Russian Israelis say the initiative comes at a time when many in the
Israeli mainstream have become more receptive to the winter holidays.
Though Dec. 31 merry-making was once frowned upon because it was
confused with the Catholic Feast of Pope Sylvester on the same day, Tel
Aviv is now flooded with party-goers who stream to the city’s bars and
clubs to ring in the New Year.

A circular by the Israeli army’s education department on Novy God from
last year encouraged commanders to be open to the holiday and be
flexible on vacation requests. Russian Israelis can now buy decorations
and trees nearby instead of having to travel to Christian Arab towns.

For this year’s party at his home, Miller says he’s planning a gathering
in which Russian immigrants will be in the minority. "Things have
changed," he says. "People understand it’s a Russian tradition that
people have of being with their family."

A holiday without flags and slogans

In Communist Russia of the last century, the Soviets outlawed religious
observances but crafted their own New Year’s celebration, Novy God, that
appropriated the Christmas tree – known in Russian as a "yolka" tree –
as well as Santa Claus, who became Ded Moroz, or Father Frost. The
tradition of gift-giving was also preserved.

Russian Jews, forbidden to openly mark their own religious holy days and
marginalized by the government, embraced the holiday as a rare
opportunity to celebrate something that was not steeped in Soviet ideology.

"It was the holiday," wrote Arik Elman, a Russian Israeli columnist
whose parents immigrated from the former Soviet Union but stopped
celebrating in Israel. "Even the general population was grateful to
celebrate something without parading with flags and slogans."

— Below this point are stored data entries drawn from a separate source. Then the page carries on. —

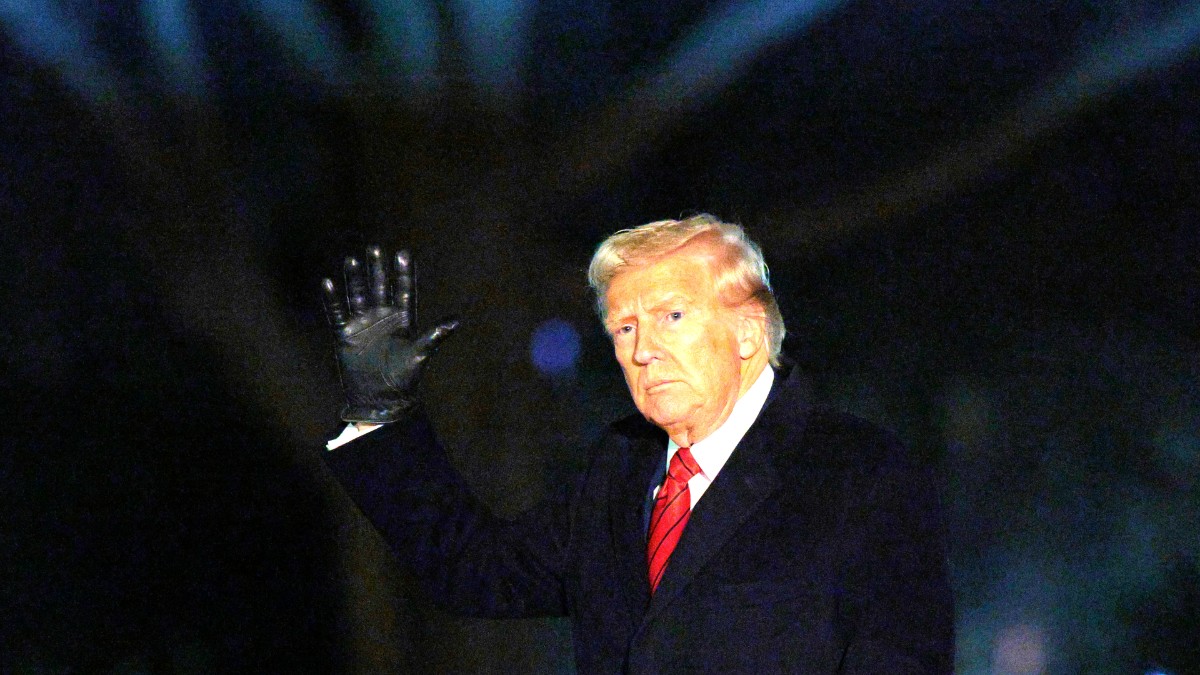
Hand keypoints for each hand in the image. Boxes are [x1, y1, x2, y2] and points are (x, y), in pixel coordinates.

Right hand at [321, 246, 458, 422]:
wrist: (380, 401)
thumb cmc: (404, 380)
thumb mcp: (419, 356)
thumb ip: (434, 336)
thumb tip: (456, 320)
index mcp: (402, 320)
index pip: (403, 291)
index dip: (403, 273)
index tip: (403, 253)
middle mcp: (382, 318)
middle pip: (380, 287)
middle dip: (378, 269)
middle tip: (375, 248)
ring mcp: (363, 325)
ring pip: (358, 295)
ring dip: (355, 279)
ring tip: (353, 260)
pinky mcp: (346, 335)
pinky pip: (338, 313)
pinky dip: (333, 299)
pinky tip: (328, 283)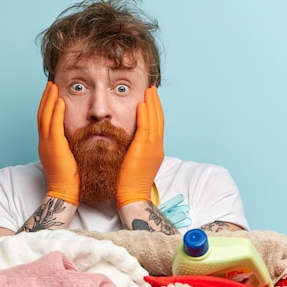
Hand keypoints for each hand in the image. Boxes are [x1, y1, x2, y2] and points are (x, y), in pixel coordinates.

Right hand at [37, 82, 79, 204]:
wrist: (64, 193)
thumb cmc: (71, 180)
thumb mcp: (69, 159)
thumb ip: (71, 147)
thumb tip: (79, 139)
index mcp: (47, 145)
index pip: (45, 120)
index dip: (48, 106)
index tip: (53, 94)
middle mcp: (44, 142)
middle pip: (42, 114)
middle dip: (46, 98)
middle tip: (51, 84)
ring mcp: (46, 144)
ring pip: (45, 116)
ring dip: (49, 99)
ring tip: (54, 86)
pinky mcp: (53, 146)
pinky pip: (53, 124)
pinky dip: (55, 111)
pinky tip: (60, 100)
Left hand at [115, 86, 164, 208]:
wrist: (132, 196)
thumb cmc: (128, 184)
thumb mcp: (134, 163)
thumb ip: (134, 151)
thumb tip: (127, 143)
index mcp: (155, 150)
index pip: (157, 126)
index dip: (155, 111)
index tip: (150, 100)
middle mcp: (157, 147)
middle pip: (159, 119)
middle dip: (156, 103)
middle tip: (152, 90)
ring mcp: (153, 148)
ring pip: (155, 120)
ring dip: (152, 103)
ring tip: (149, 91)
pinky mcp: (144, 149)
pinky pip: (146, 127)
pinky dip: (145, 114)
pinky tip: (141, 104)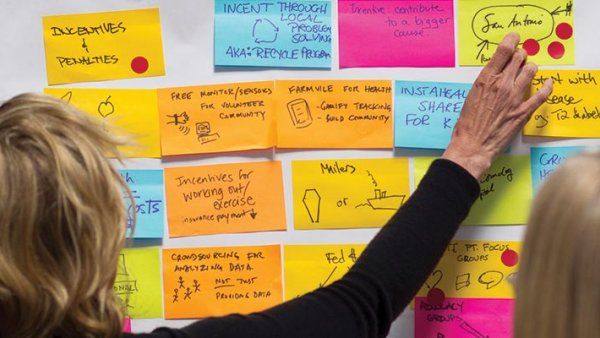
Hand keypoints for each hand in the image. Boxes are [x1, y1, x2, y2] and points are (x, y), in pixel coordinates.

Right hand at [442, 33, 552, 178]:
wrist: (472, 145)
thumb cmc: (467, 124)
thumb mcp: (471, 96)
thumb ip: (485, 83)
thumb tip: (496, 75)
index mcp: (486, 79)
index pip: (504, 50)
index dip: (512, 40)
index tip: (515, 38)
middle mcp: (502, 84)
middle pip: (520, 58)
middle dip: (520, 55)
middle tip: (519, 59)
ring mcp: (515, 97)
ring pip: (531, 71)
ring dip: (530, 68)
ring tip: (528, 71)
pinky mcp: (524, 111)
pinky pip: (542, 94)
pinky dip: (547, 86)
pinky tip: (548, 83)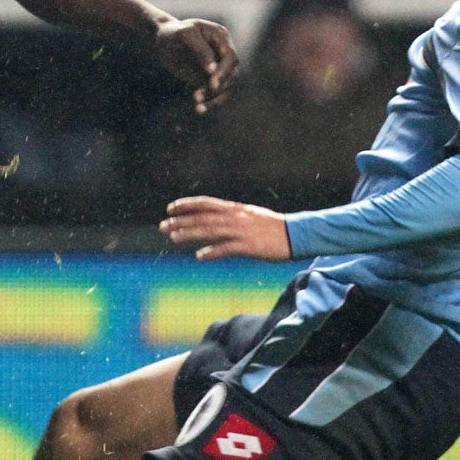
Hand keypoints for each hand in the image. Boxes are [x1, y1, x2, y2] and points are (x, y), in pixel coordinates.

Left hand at [151, 18, 238, 113]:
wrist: (161, 40)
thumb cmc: (173, 33)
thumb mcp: (184, 35)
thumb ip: (200, 50)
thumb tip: (212, 70)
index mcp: (221, 37)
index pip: (230, 57)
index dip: (224, 71)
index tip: (212, 84)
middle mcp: (223, 52)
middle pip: (232, 73)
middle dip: (219, 86)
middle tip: (199, 96)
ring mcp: (219, 66)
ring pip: (226, 86)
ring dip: (215, 98)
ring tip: (198, 106)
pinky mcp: (210, 79)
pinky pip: (216, 93)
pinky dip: (210, 102)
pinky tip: (199, 109)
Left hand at [161, 196, 292, 260]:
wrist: (297, 234)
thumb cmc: (273, 227)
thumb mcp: (250, 215)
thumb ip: (232, 216)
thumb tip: (214, 219)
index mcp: (235, 209)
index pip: (205, 203)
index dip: (186, 205)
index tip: (169, 208)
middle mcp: (235, 217)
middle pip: (202, 217)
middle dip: (180, 221)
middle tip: (162, 226)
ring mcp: (241, 231)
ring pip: (210, 231)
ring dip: (190, 234)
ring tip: (172, 238)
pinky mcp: (249, 246)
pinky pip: (226, 249)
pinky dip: (211, 252)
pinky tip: (199, 256)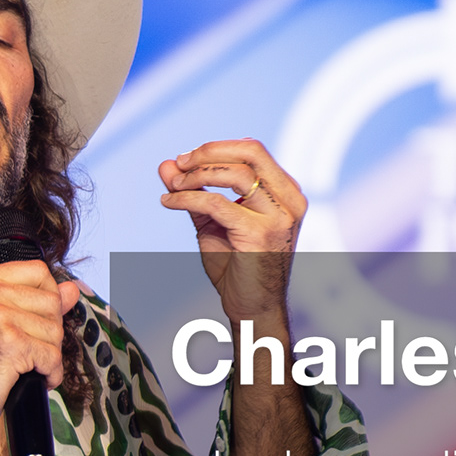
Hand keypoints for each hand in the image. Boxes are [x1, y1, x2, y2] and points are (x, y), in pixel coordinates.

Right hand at [0, 259, 84, 444]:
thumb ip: (34, 300)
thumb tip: (71, 289)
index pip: (39, 272)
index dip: (47, 299)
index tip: (32, 323)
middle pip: (51, 302)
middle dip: (48, 332)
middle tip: (24, 351)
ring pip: (55, 331)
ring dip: (48, 356)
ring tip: (23, 366)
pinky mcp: (10, 344)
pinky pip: (53, 356)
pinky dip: (49, 374)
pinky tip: (28, 379)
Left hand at [156, 138, 303, 324]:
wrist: (251, 307)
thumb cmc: (236, 266)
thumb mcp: (212, 221)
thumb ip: (194, 190)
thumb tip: (166, 163)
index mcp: (285, 191)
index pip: (253, 150)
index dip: (216, 148)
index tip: (185, 159)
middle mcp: (289, 199)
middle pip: (251, 152)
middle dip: (208, 152)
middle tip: (179, 163)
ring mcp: (280, 216)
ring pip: (236, 174)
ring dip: (196, 175)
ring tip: (172, 185)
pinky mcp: (261, 234)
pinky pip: (217, 204)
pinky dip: (188, 199)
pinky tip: (169, 202)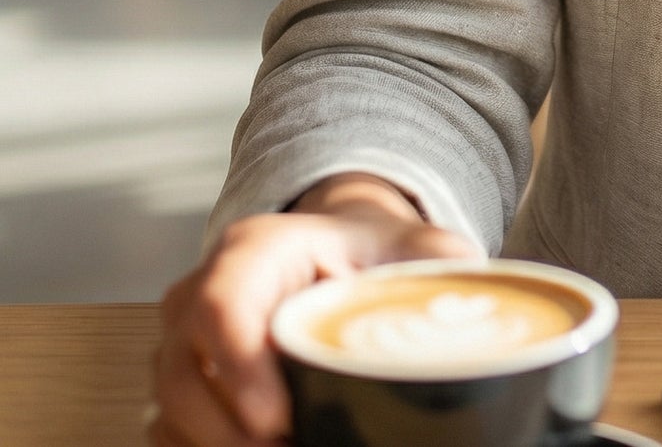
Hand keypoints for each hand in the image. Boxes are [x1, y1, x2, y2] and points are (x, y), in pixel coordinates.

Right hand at [149, 176, 473, 444]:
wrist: (341, 253)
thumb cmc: (376, 252)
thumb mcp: (417, 248)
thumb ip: (445, 268)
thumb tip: (477, 308)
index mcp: (257, 248)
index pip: (222, 304)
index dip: (240, 367)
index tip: (278, 422)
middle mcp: (201, 290)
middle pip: (180, 373)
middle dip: (229, 432)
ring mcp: (181, 341)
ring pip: (170, 413)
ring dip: (219, 446)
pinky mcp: (181, 385)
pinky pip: (171, 434)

For Russian Israelis, opening up now about Novy God is also a way to
dispel stereotypes about Russian Jews and the culture that they brought
to Israel. A video on the "Israeli Novy God" Facebook website about the
holiday pokes fun at misconceptions that Russian immigrants are secretly

"If you go to Russian Jewish homes who are not religious, you can see a
menorah and a fir tree in the same room, and people see no conflict,"
said Roman Yanushevsky, a contributing editor at Israel’s Channel 9
Russian language television news.

To be sure, there is still resistance to public manifestations of the
holiday, which for now remain mostly confined to Arab areas. Parliament
Member Svetlova complained of a rabbi who said those who celebrated Novy
God couldn’t be considered Jewish. A Jewish nationalist organization
protested the public lighting of a Christmas tree at the YMCA in
Jerusalem this month.

'Why not a Russian tradition?'

Israeli author Yossi Klein Halevi says the tension experienced by the
Russian speakers has been a fixture in the absorption process of several
waves of Jewish immigrant from diverse locations. Striking a balance
between the old country and new takes between one and two generations,
he says.

"Most Russians are secular, and the traditions that they are bringing
from the former Soviet Union are far more secular than Christian, but
many Israelis with long historical memories still feel uneasy," he says.

"It’s a measure of the maturation of Israeli society that Russian
immigrants feel confident enough to go public with rituals that make
other Israelis uneasy. More power to them."

Mr. Elman, who will be celebrating with his two young daughters this
year, says that while the openness is a good sign, it’s unlikely that
Israeli society will ever be able to make the distinction between Santa
Claus and Father Frost.

Others, like parliament member Svetlova and Miller, think Novy God, like
other immigrant imports, can be integrated into Israeli culture as well.

"Why not a Russian tradition?" Miller says. "We’re all part of this
country, I think it’s something worthwhile."